Elizabeth Vetch, the narrator of this largely retrospective tale of deceit and murder, has lived her entire life in fear that the obscure disease that crippled and killed her mother will do the same to her. That fear engenders in Elizabeth both desperate yearning and a sense of rueful detachment, an urge to grab what she can from her possibly abortive life and a suspicion that her grasping is for naught. Those impulses, in turn, lead to her involvement with two women who temperamentally have little in common with her, and who have little in common with each other beyond a genius for strong, unconflicted passion: Cosette, her newly widowed aunt, and Bell, a young waif whom Elizabeth meets on a London street. Those same impulses also inform Elizabeth’s edgy, observant account of how—in and around the ominously depicted House of Stairs, during the late 1960s and early 1970s—Cosette and Bell all but destroyed each other’s lives and profoundly damaged her own.

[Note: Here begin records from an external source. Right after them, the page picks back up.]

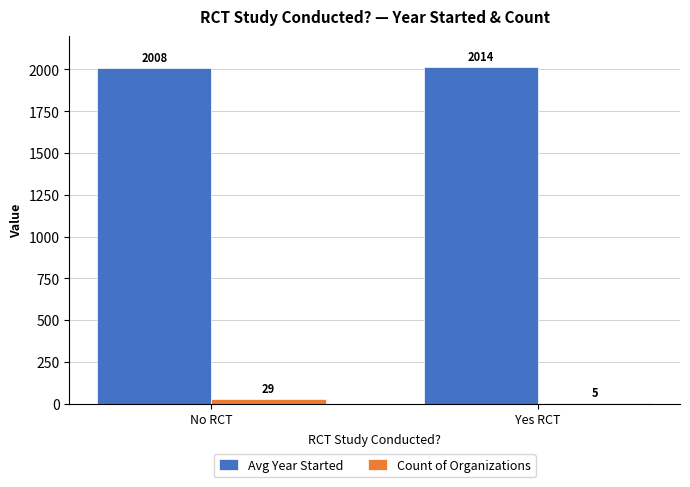

The Count of Organizations series shows 29.0 at No RCT. True or false?

True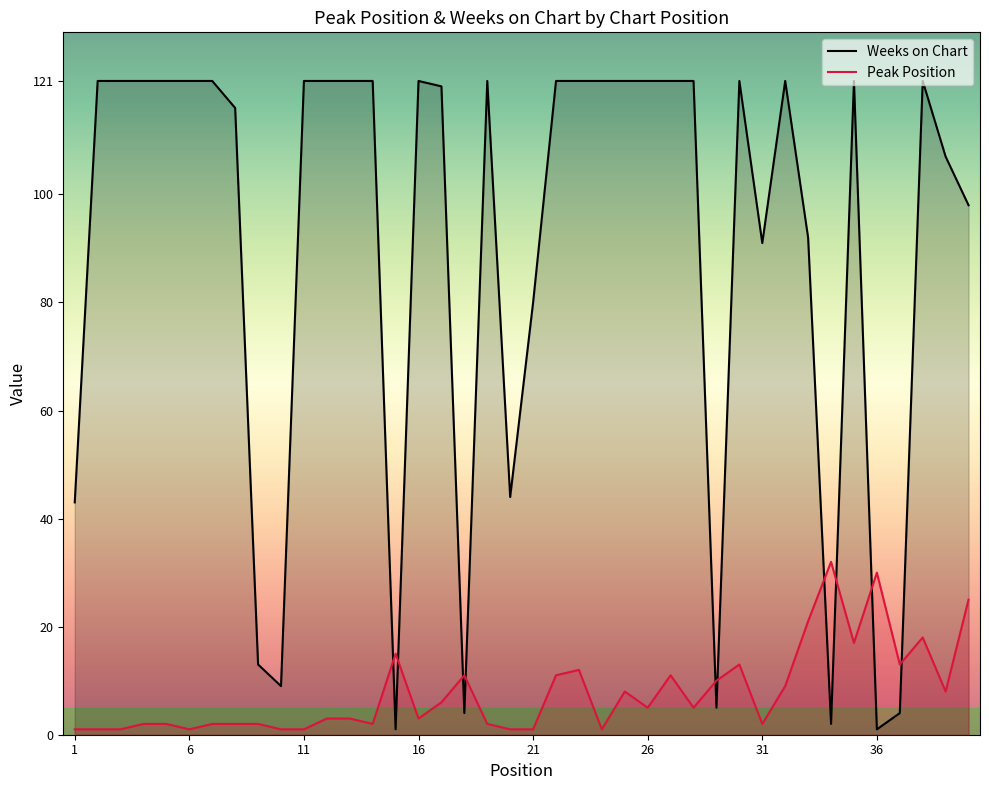

Rank the series by their average value, from lowest to highest.

Peak Position, Weeks on Chart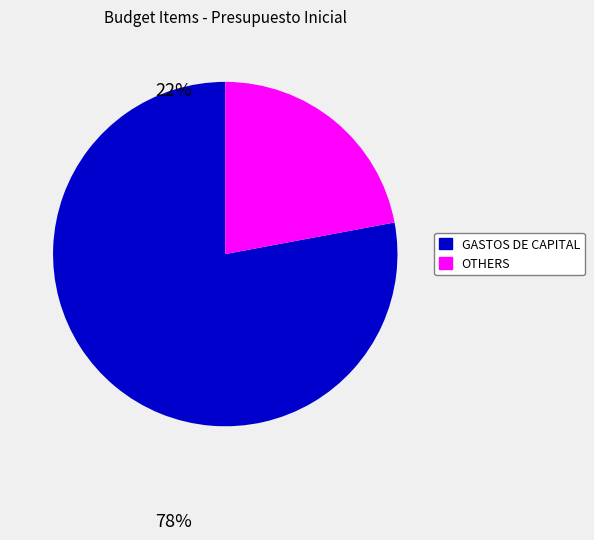

Does any single category account for the majority?

Yes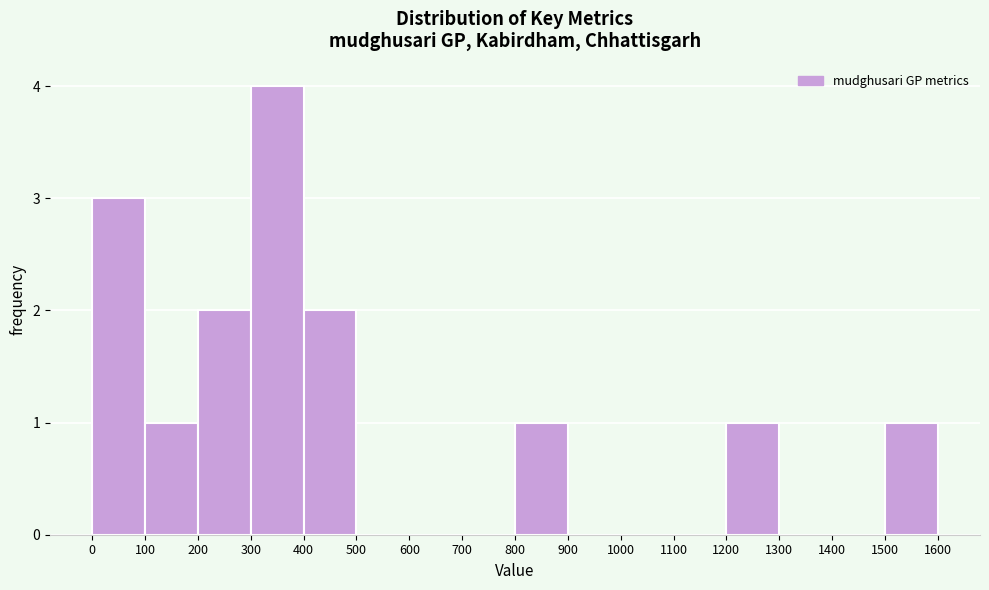

Reading left to right, transcribe this chart: for each bar, give the range it covers on the x-axis and its height. The values are not printed on the chart, so give them approximately, as read against the axis.

0 to 100: 3
100 to 200: 1
200 to 300: 2
300 to 400: 4
400 to 500: 2
500 to 600: 0
600 to 700: 0
700 to 800: 0
800 to 900: 1
900 to 1000: 0
1000 to 1100: 0
1100 to 1200: 0
1200 to 1300: 1
1300 to 1400: 0
1400 to 1500: 0
1500 to 1600: 1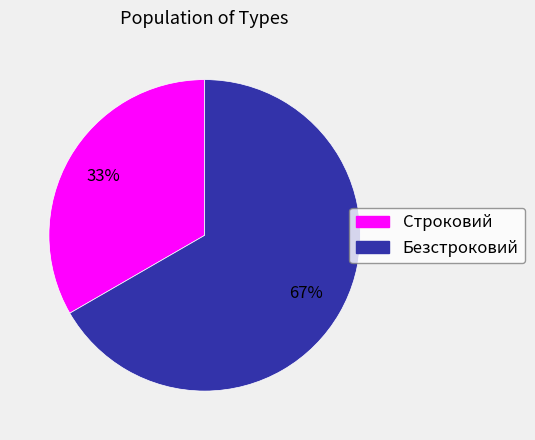

What is the largest slice in the pie chart?

Безстроковий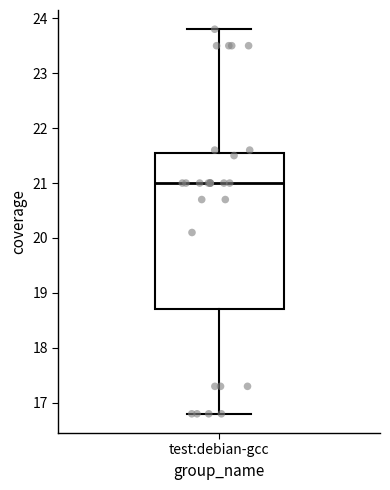

Transcribe this box plot: give where the median line is, the range the box spans, and where the two whiskers end, as read against the y-axis. The values are not printed on the chart, so give them approximately, as read against the axis.

median 21.0, box 18.7 to 21.6, whiskers 16.8 to 23.8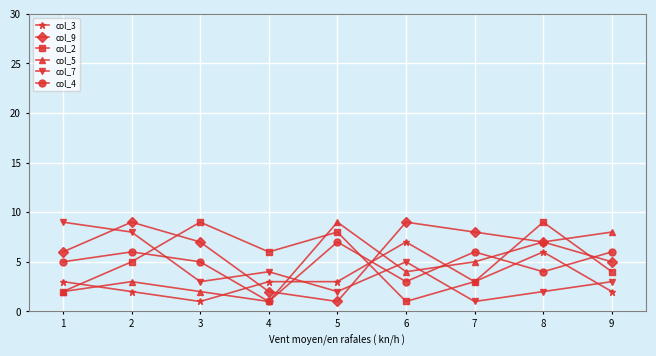

True or false: col_2 and col_4 cross at least once.

True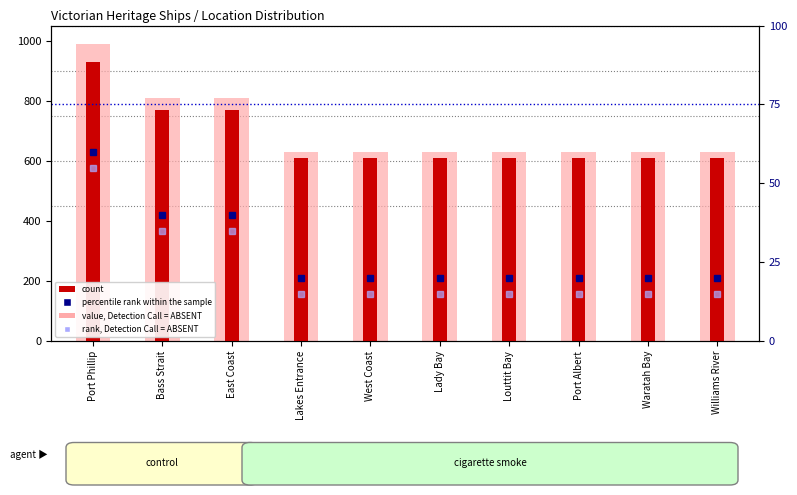

What is the minimum value shown in the chart?

15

Ruth Rendell, as in other novels that she has written under the Vine pseudonym, here demonstrates that as a weaver of fiction she can do anything. She can evoke the multifaceted decadence of Swinging London and its sober, bittersweet legacy. She can fashion a plot that is labyrinthine in its complexity without appearing contrived in its exposition. She can render as equally human the blithe amoralist and the earnest benefactor, the bounder without scruple and the bounder who undergoes a change of heart. Most impressively, she can make the horrific seem normal and even, in a poetic sense, necessary.
[ADDENDUM: Rendell can also take the highest of high-brow novels and adapt its central device to her own literary ends. Quite explicitly, she borrows the triangle-based structure that undergirds the Henry James masterpiece Wings of a Dove and adapts it to this novel—a work that seems, at first glance, to be just another middlebrow thriller. To say more about that structure would risk spoiling the plot of the Vine novel (and also, by the way, the plot of Death on the Nile, by Agatha Christie).]